*QUESTIONS:*
**A)** According to the text on federated messaging protocols, in what year was XMPP born?
**B)** Turn the listing, from its first line up to and including the line with "Universidad de La Rioja", into a numbered list, leaving out blank lines.

The Future of Decentralized Communication: Federation Instant Messaging (IM) Protocols, from XMPP to Matrix
As instant messaging has become a significant part of our daily lives, it’s essential to explore alternative messaging options to WhatsApp and Facebook Messenger, particularly in terms of decentralization and personal privacy. Today, let’s delve into popular federated instant messaging protocols.
Many of you may already be familiar with federated networks and communication. In brief, a federated network is a decentralized system where individuals can use independent servers to communicate and share data with one another. No centralized authority controls the communication service.
Table of Contents
XMPP
The first protocol we’ll introduce is XMPP (Extensible Messaging and Presence Protocol). Born in 1999 during the era of PCs, this internet communication protocol is based on XML data. While it supports the transmission of various types of data, we will focus specifically on its use in instant messaging.
Architecture:
Here is a flowchart to illustrate the communication flow.
(source: https://www.cometchat.com/blog/xmpp-extensible-messaging-presence-protocol)
Similar to the Simple Mail Transfer Protocol (SMTP) used in email, XMPP features an architecture consisting of clients, servers, and gateway services for message communication. A client registered on one XMPP server can communicate with another client on a different XMPP server through inter-server communication. The gateway service acts as an additional server type, integrating other XMPP-supported services into the XMPP messaging environment, allowing users to communicate with XMPP clients using their email.
The data transmitted in this flow is Extensible Markup Language (XML), which resembles HTML. When users send messages to each other, they actually add more data into a shared XML stream that starts and ends with <stream>
tags. The basic units of communication in XMPP are XML stanzas, which are sub-attributes included in an XML data stream. During real-time communication, the XML data stream grows larger as more stanzas are included, until the communication session ends with a </stream:stream>
tag.
Below is an example of an XML data stream in communication.
(source: IBM, https://developer.ibm.com/tutorials/x-xmppintro/)
The XMPP protocol was one of the earliest to establish federation in instant messaging. However, it exposed some key problems that are worth discussing.
Key Problems:
Communication Efficiency
- XML data contains more redundant information compared to JSON, which is also highly suitable for text messages.

*DATA SUPPLIED:*
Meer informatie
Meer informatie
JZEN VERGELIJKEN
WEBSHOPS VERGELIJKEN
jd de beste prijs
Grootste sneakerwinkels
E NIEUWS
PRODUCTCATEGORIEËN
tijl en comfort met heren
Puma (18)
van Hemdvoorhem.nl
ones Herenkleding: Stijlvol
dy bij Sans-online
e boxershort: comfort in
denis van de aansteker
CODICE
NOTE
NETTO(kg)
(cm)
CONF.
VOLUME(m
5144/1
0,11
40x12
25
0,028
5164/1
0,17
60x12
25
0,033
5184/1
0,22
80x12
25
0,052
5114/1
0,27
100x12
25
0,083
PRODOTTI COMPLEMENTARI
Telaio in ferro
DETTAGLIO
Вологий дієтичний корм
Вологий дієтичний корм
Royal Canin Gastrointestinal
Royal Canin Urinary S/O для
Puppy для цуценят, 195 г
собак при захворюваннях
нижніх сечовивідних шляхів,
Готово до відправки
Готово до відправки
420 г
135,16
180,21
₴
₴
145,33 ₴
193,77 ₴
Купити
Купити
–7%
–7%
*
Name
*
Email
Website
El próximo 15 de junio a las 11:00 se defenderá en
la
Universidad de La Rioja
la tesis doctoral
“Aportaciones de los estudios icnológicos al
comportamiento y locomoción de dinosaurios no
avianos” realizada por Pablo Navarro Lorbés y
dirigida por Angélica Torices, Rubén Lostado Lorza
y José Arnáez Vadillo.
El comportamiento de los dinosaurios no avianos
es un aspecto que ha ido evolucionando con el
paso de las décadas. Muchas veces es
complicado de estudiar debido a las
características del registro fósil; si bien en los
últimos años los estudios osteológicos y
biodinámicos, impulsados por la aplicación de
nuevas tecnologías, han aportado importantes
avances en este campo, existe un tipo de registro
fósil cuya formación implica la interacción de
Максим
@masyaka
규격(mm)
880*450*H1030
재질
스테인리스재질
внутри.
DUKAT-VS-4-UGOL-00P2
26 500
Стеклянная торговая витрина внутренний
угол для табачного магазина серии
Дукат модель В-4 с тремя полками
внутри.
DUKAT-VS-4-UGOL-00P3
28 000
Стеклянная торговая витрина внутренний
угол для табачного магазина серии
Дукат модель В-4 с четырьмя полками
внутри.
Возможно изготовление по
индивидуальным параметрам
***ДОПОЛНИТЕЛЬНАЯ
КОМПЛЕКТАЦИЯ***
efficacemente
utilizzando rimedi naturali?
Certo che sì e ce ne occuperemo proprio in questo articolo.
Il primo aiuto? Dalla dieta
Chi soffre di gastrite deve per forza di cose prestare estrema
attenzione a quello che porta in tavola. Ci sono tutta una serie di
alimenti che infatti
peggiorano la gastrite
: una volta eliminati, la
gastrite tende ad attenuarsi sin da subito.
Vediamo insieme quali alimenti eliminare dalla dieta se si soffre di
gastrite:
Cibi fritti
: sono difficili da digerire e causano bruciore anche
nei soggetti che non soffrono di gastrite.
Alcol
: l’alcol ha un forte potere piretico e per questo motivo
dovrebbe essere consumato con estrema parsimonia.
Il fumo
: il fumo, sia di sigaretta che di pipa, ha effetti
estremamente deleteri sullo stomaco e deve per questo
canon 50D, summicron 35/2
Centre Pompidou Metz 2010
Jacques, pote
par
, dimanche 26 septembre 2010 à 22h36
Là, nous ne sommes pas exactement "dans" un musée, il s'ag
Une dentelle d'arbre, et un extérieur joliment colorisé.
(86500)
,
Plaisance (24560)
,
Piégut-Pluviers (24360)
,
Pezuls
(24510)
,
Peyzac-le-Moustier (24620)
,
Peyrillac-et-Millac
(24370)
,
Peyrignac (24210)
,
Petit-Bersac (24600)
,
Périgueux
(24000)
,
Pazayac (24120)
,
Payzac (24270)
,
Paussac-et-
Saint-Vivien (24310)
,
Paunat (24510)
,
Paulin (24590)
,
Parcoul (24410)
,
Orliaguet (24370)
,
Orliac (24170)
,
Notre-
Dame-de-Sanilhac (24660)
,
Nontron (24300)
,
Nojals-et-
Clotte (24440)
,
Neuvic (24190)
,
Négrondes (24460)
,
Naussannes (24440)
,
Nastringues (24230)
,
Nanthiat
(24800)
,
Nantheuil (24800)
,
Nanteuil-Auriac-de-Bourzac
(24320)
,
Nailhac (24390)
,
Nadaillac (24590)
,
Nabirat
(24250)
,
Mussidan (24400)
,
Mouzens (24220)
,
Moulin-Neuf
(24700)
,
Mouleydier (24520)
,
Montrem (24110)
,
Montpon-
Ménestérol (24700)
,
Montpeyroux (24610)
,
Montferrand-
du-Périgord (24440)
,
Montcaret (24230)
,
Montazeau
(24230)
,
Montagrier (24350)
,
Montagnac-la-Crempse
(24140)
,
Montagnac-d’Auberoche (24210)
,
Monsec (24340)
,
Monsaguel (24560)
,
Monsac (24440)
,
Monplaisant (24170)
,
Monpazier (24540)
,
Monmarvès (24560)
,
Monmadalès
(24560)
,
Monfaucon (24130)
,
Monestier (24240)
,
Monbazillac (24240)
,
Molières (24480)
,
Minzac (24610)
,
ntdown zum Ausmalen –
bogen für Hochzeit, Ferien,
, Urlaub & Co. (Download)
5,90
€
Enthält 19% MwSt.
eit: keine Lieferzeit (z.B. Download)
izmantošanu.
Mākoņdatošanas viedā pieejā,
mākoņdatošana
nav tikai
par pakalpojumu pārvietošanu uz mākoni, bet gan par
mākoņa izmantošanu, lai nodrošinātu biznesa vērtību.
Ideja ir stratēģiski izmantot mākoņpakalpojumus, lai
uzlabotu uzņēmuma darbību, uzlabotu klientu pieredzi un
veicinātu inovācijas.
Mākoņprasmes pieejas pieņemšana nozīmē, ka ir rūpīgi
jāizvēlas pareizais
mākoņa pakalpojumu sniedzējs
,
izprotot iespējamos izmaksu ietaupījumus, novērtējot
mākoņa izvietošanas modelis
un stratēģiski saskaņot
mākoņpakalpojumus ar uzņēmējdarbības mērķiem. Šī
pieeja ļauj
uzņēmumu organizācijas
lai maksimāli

*REPLIES:*
**A)** 1999

**B)**
1. Meer informatie
2. Meer informatie
3. JZEN VERGELIJKEN
4. WEBSHOPS VERGELIJKEN
5. jd de beste prijs
6. Grootste sneakerwinkels
7. E NIEUWS
8. PRODUCTCATEGORIEËN
9. tijl en comfort met heren
10. Puma (18)
11. van Hemdvoorhem.nl
12. ones Herenkleding: Stijlvol
13. dy bij Sans-online
14. e boxershort: comfort in
15. denis van de aansteker
16. CODICE
17. NOTE
18. NETTO(kg)
19. (cm)
20. CONF.
21. VOLUME(m
22. 5144/1
23. 0,11
24. 40x12
25. 25
26. 0,028
27. 5164/1
28. 0,17
29. 60x12
30. 25
31. 0,033
32. 5184/1
33. 0,22
34. 80x12
35. 25
36. 0,052
37. 5114/1
38. 0,27
39. 100x12
40. 25
41. 0,083
42. PRODOTTI COMPLEMENTARI
43. Telaio in ferro
44. DETTAGLIO
45. Вологий дієтичний корм
46. Вологий дієтичний корм
47. Royal Canin Gastrointestinal
48. Royal Canin Urinary S/O для
49. Puppy для цуценят, 195 г
50. собак при захворюваннях
51. нижніх сечовивідних шляхів,
52. Готово до відправки
53. Готово до відправки
54. 420 г
55. 135,16
56. 180,21
57. ₴
58. ₴
59. 145,33 ₴
60. 193,77 ₴
61. Купити
62. Купити
63. –7%
64. –7%
65. *
66. Name
67. *
68. Email
69. Website
70. El próximo 15 de junio a las 11:00 se defenderá en
71. la
72. Universidad de La Rioja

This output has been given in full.